Style: Melodic Black Metal
Release Date: 1 Jan 2019
Sites: Bandcamp | Facebook | Metal Archives
Metal had a good year in 2018, with a lot of bands successfully blurring the different styles and creating new and vibrant sounds. Already, it looks like having a good year in 2019 too, with death metal taking the lead through the Phlebotomized and Soilwork albums, which together show how versatile death metal has become. Enter the Russian band Khaos Labyrinth to highlight how black metal doesn't have to make wild leaps to genres like gospel and bluegrass to move its cause forward. They look inward rather than outward but they still innovate.
The opening of The Great Deicide felt like old school thrash but with the traditional black metal bedrock added behind it. As it grew, it added in progressive elements, gorgeous transitions and some soaring solo guitar, with these elements often overlaid. Crucially, it all plays well together. Through the Ruins adds nu metal shouts as a sort of haka before leaping into the black. Cosmic Alchemy blisters until its first interlude, which adds an oriental flavour, then explored some fascinating territory for a while until blistering again to its ending. Depths without Stellar Light has a progressive Voivod feel to it with an absolutely fantastic stop a minute and change in.
What I think I like most about this album is how well this band layer their sounds. That came to mind during the intro, but became extra clear as the ending of Cosmic Alchemy gave way to the beginning of Cold.
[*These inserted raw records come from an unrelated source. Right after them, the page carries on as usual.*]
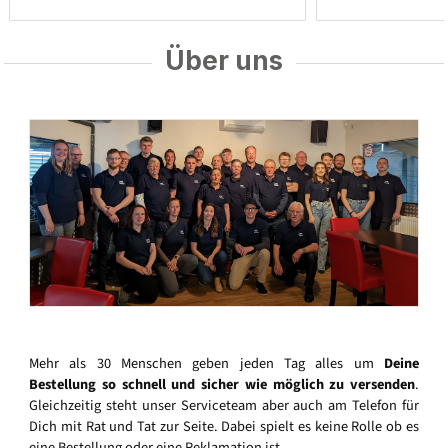
Über uns
Mehr als 30 Menschen geben jeden Tag alles um
Deine
Bestellung so schnell und sicher wie möglich zu versenden
.
Gleichzeitig steht unser Serviceteam aber auch am Telefon für
Dich mit Rat und Tat zur Seite. Dabei spielt es keine Rolle ob es
eine Bestellung oder eine Reklamation ist.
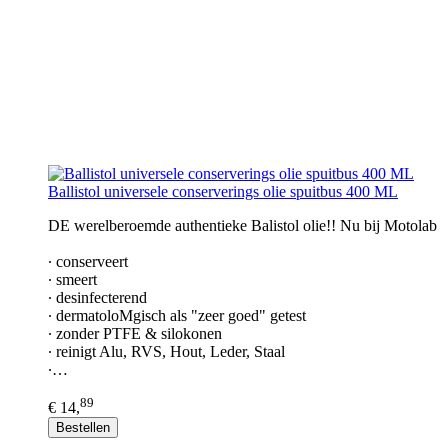
Ballistol universele conserverings olie spuitbus 400 ML
DE werelberoemde authentieke Balistol olie!! Nu bij Motolab
∙ conserveert
∙ smeert
∙ desinfecterend
∙ dermatoloMgisch als "zeer goed" getest
∙ zonder PTFE & silokonen
∙ reinigt Alu, RVS, Hout, Leder, Staal
∙…
89
€ 14,
Bestellen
The guitarwork behind the verses of Cold underlined it in red ink because it's delightful and it's buried just deep enough below the hyperspeed surface to make us dive in to explore.
It sometimes seems really weird to acknowledge that Khaos Labyrinth is a trio, albeit one using an additional session drummer for this album. I'm guessing that much of this is because Skvld, who wrote two thirds of the material, doesn't only handle bass and vocals but also keyboards and samples. That could be translated into him taking some solid black metal, already interesting because of the solo work from Beorn, and then rendering it even more interesting.
Not everything's of the same quality here and the first half is generally superior to the second half, but the album rarely slips into the background. Each time it does, it promptly reenforces itself again with something special before we notice and we find ourselves back on board. Often, but certainly not always, this is due to one of the many quiet interludes within tracks, which are agreeably varied; they're there for us to take a breath but sometimes they take it away instead. Sometimes it's a transition or a temporary change in vocal style. Occasionally, it's something really odd like a scratchy effect towards the end of Rest in Sand, the longest, last and most untypical song on the album.
Short version of this review: there's lots here to catch the attention!
Khaos Labyrinth are certainly finding their style. They used to be Das ist Unrein, then Nebiroth, but they've been Khaos Labyrinth since 2011 and this is their third full length album with hopefully many more to come.